XENÓFANES DE CÓLOFON

Com o poeta-filósofo Xenófanes a oposição entre saber humano e divino se estabelece


na distinção entre o saber preciso e o impreciso. Em sua visão, não é dado ao homem
conhecer o claro, o evidente, e sim apenas o dókos, a aparência que a tudo se estende.
Segundo Snell, há neste parecer a emergência de uma nova concepção do saber humano
que o considera como fruto da experiência acumulada com o tempo. Este saber é
adquirido através da procura, de um esforço de busca. O que, porém, resulta deste
esforço de busca é uma questão. Xenófanes diz que o homem descobre melhor, encontra
melhor. Mas o que isto quer dizer? Com o tempo o homem se torna mais capaz de
encontrar, isto é, a sua busca se torna mais exata do que antes, ou ele descobre aquilo
que é melhor? Isto é ambíguo.

Snell adota a posição de que a partir de um esforço de busca os homens encontram


sempre algo de melhor e interpreta esta possibilidade humana como um meio que eleva
o homem ao divino. Esta interpretação é fruto de uma visão de Xenófanes como um
poeta lírico arcaico, que de alguma forma estaria já no interior de alguma forma de
consciência individual. Na lírica grega nós temos as primeiras formulações que
apresentam o homem segundo suas capacidades, sentimentos e virtudes propriamente
humanas. Nesse sentido, a busca pela virtude se dá em um esforço humano individual
que é operado de acordo com a sua atividade particular. Por isso Tirteu, um poeta-
guerreiro, apresenta a virtude máxima como a coragem, Sólon, um poeta-legislador,
apresenta a virtude máxima como a justiça, e Xenófanes, poeta-filósofo, apresenta a
virtude como a sabedoria. Apesar destas diferenças, entretanto, é comum a todos estes a
ideia de que a virtude máxima é atingida por um esforço individual, senão independente
dos deuses, certamente dependente da postura humana. Deste modo, é desse contexto
que emerge essa nova concepção de saber com Xenófanes: uma vez que a sabedoria é a
virtude máxima da vida humana, e que aos homens o saber é obscuro, é necessário
então que o homem busque por si o saber, para que com o tempo ele possa encontra-lo
melhor.

B34 SEXT. adv. math. VII 49. 110 PLUT. aud. poet. 2 p. 17 E
καὶ τὸ μὲν οὖν σαφὲς οὔτις ἀνὴρ ἴδεν οὐδέ τις ἔσται
εἰδὼς ἀμφὶ θεῶν τε καὶ ἅσσα λέγω περὶ πάντων·
εἰ γὰρ καὶ τὰ μάλιστα τύχοι τετελεσμένον εἰπών,
αὐτὸς ὅμως οὐκ οἶδε· δόκος δ' ἐπὶ πᾶσι τέτυκται.
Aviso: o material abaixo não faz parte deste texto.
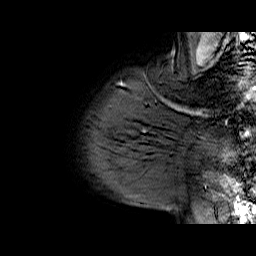
Breast MRI (dynamic contrast-enhanced), one sagittal slice. Slice 58 of 70 in the series (ordered by position). Dynamic contrast-enhanced series, time point 2 of 6 at this slice position (early post-contrast). 1.5 T. TE 6.5 ms, TR 33 ms. 4 mm slice thickness. 256 × 256 image matrix, field of view 200 × 200 mm. Female patient. Case-level facts recorded for this patient, not image findings: setting: breast cancer imaged before/during neoadjuvant chemotherapy; receptor status: HER2-positive.
Outlined on this slice (semi-automatic segmentation, software-assisted and operator-edited):
- analysis volume of interest (the breast-tissue region the enhancement analysis was run in; not a lesion): bounding box <113,112,174,170> (left, top, right, bottom; pixels)
- tumour enhancement mask (voxels above the 100 % enhancement threshold inside the analysis volume of interest): <143,130,146,132>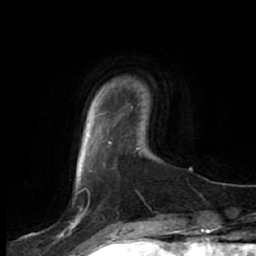
Breast MRI, one axial slice. Cropped to one breast. Dynamic contrast-enhanced series, time point 2 of 7 at this slice position (early post-contrast). 1.5 T. TE 2.5 ms, TR 5.4 ms. 256 × 256 image matrix. Female patient.
Annotated regions visible in this slice (semi-automatically segmented with operator editing):
- enhancing-tissue mask used for the functional tumour volume (all voxels passing the contrast-enhancement thresholds inside the analysis volume; usually the tumour): bounding box <57,219,80,237> (left, top, right, bottom; pixels)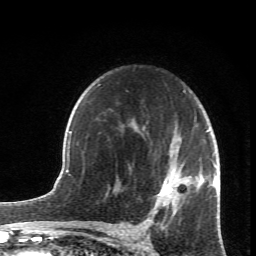
Breast MRI (dynamic contrast-enhanced), one axial slice. Slice 47 of 66 in the series (ordered by position). Cropped to one breast. Dynamic contrast-enhanced series, time point 2 of 6 at this slice position (early post-contrast). 1.5 T. TE 4.2 ms, TR 8.5 ms. 256 × 256 image matrix, field of view 150 × 150 mm. Female patient.
Outlined on this slice (semi-automatic segmentation, software-assisted and operator-edited):
- enhancing-tissue mask used for the functional tumour volume (all voxels passing the contrast-enhancement thresholds inside the analysis volume; usually the tumour): bounding box (x1, y1, x2, y2) in pixels: (98, 84, 219, 231)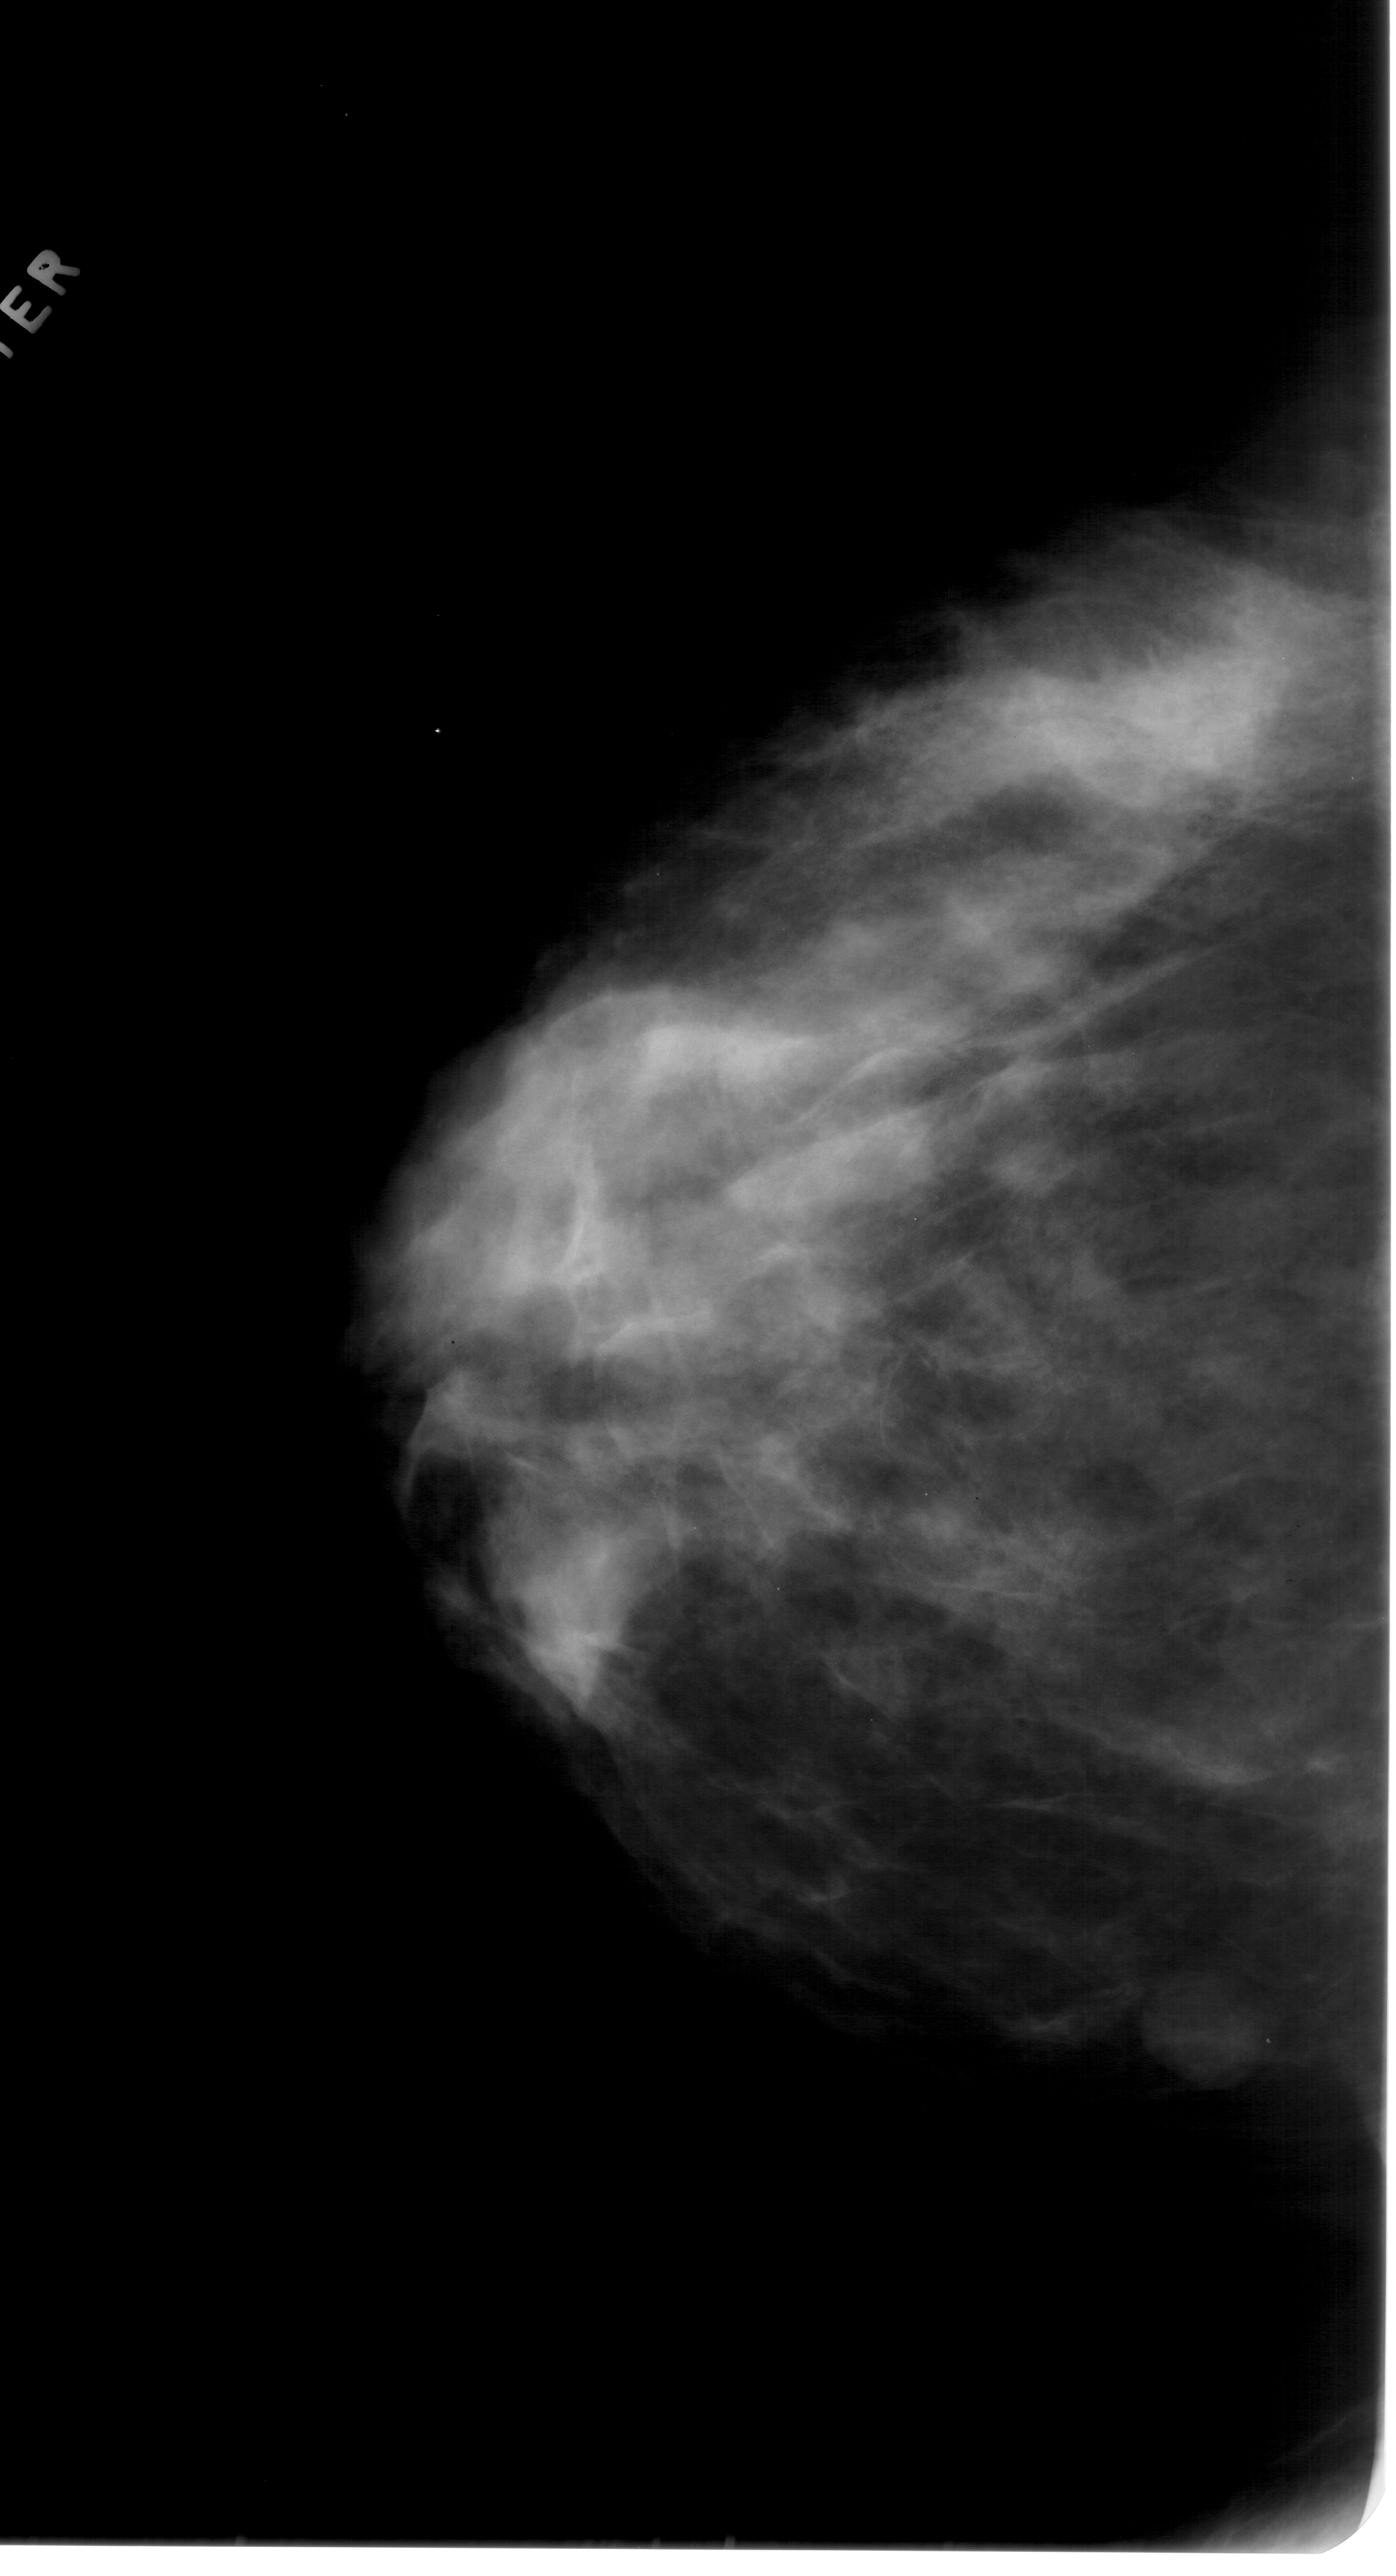
Mammogram (digitized film); left breast; CC view; breast composition: extremely dense (BI-RADS density category 4 of 4).
Finding: mass, shape oval, margins circumscribed; BI-RADS assessment category 3; pathology (as recorded): benign.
B34 SEXT. adv. math. VII 49. 110 PLUT. aud. poet. 2 p. 17 E
O que é claro, com efeito, homem nenhum viu, e ninguém nada
saberá acerca dos deuses e do que quer que eu diga sobre todas as coisas:
E se no mais das contas acontecesse de alguém dizer algo perfeito,
Ainda assim ele não saberia: opinião, de fato, é o que se faz sobre tudo.
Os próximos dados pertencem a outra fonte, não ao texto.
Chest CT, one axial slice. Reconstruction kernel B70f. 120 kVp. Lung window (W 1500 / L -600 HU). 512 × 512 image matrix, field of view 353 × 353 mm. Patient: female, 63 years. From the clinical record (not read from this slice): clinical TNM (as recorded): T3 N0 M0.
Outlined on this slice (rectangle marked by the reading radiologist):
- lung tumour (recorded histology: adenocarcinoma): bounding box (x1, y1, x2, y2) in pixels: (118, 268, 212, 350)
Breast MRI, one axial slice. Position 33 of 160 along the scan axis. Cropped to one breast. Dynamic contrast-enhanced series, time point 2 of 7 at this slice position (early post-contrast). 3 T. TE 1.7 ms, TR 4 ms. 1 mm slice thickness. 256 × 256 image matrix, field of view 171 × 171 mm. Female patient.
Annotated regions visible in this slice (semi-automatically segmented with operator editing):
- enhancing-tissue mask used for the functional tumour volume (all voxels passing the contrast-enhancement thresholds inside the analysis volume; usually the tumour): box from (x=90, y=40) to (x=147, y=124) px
B18 STOB. Ecl. I 8, 2. Flor. 29, 41.


οὔτοι ἀπ' ἀρχῆς πάντα θεοὶ θνητοῖσ' ὑπέδειξαν,
ἀλλὰ χρόνωι ζητοῦντες ἐφευρίσκουσιν ἄμεινον

B18 STOB. Ecl. I 8, 2. Flor. 29, 41.


Os deuses não apresentaram tudo de início aos mortais,
Mas, com o tempo, procurando eles descobrem melhor.